__TEXT__
::::::
Production (MicroK8s)

global:
  storageClass: "microk8s-hostpath"  # Or custom storage class

Storage Requirements:

  • Development: ~35 GiB total

    • SigNoz: 5 GiB
    • ClickHouse: 20 GiB
    • Zookeeper: 5 GiB
    • Alertmanager: 2 GiB
  • Production: ~135 GiB total

    • SigNoz: 20 GiB
    • ClickHouse: 100 GiB
    • Zookeeper: 10 GiB
    • Alertmanager: 5 GiB

Resource Requirements

Development Environment

Minimum:

  • CPU: 550m (0.55 cores)
  • Memory: 1.6 GiB
  • Storage: 35 GiB

Recommended:

  • CPU: 3 cores
  • Memory: 3 GiB
  • Storage: 50 GiB

Production Environment

Minimum:

  • CPU: 3.5 cores
  • Memory: 8 GiB
  • Storage: 135 GiB

Recommended:

  • CPU: 12 cores
  • Memory: 20 GiB
  • Storage: 200 GiB

Data Retention

Development

  • Traces: 7 days (168 hours)
  • Metrics: 7 days (168 hours)
  • Logs: 7 days (168 hours)

Production

  • Traces: 30 days (720 hours)
  • Metrics: 30 days (720 hours)
  • Logs: 30 days (720 hours)
::::::
__SUPPLIED RECORDS__
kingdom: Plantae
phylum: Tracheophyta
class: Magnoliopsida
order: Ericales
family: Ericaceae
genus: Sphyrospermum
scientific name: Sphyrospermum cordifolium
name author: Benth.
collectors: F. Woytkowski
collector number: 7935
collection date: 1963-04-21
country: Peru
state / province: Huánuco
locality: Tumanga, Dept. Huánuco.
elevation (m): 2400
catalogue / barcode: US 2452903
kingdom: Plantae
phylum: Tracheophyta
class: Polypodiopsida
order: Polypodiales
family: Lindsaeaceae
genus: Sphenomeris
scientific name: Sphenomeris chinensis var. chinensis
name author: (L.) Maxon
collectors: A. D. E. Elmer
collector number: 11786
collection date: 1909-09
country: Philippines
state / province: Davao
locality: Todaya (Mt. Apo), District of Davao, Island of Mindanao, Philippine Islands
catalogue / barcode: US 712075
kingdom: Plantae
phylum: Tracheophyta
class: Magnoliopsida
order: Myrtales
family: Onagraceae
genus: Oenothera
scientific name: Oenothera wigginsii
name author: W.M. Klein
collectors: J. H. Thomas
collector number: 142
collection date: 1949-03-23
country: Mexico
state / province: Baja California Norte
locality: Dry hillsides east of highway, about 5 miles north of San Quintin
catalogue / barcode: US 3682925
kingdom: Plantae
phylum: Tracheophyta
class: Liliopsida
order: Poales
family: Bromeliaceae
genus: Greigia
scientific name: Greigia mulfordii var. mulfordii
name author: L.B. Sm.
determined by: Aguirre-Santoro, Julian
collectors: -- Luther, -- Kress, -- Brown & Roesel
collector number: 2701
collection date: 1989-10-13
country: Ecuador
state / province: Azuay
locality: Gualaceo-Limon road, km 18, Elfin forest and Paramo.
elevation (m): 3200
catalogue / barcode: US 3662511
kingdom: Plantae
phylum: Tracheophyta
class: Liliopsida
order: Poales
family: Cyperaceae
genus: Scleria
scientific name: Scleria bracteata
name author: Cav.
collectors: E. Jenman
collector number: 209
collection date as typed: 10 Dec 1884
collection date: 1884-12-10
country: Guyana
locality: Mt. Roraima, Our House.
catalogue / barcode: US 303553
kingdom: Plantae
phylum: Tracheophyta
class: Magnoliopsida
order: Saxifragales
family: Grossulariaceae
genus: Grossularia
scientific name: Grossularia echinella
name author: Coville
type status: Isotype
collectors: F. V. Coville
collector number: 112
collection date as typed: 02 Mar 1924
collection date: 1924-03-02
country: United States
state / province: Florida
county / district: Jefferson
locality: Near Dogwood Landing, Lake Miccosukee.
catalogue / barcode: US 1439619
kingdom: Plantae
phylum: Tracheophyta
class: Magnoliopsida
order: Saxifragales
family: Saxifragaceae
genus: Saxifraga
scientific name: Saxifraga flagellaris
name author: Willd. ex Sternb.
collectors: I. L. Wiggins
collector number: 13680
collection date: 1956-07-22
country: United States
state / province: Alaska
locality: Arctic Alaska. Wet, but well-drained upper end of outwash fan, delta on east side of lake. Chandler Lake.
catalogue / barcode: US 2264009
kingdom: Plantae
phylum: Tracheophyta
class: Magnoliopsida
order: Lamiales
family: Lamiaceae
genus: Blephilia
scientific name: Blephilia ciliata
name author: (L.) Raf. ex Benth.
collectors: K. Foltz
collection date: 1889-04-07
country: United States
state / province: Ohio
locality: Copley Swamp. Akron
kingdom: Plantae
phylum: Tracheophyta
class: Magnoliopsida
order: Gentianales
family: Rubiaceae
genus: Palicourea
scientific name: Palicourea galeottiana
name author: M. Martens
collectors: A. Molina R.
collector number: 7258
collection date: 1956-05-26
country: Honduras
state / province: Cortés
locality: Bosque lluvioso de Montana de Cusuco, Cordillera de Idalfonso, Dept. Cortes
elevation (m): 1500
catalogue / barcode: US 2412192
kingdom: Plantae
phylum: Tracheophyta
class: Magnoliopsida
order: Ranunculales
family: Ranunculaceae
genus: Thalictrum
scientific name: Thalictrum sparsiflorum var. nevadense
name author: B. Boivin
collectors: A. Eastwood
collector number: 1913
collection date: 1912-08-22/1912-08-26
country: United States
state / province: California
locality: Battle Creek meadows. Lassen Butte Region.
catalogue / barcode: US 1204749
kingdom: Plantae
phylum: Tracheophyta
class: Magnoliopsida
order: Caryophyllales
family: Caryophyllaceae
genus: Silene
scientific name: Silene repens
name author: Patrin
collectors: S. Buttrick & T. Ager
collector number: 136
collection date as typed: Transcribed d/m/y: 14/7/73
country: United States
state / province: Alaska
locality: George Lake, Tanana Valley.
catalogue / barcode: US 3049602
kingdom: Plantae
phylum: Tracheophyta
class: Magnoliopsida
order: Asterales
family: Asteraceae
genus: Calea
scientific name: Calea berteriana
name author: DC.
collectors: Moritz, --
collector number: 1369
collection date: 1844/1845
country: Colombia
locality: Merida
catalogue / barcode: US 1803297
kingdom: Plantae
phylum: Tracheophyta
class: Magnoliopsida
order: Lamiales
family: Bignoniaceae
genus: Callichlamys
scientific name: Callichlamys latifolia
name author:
::::::
__GIVEN TASK__
Answer these from the SigNoz requirements text:
1. How much storage is allotted to ClickHouse in production?
2. What is the recommended memory for the development environment?
3. How long are logs kept in production?

__CORRECT OUTPUT__
1. 100 GiB
2. 3 GiB
3. 30 days (720 hours)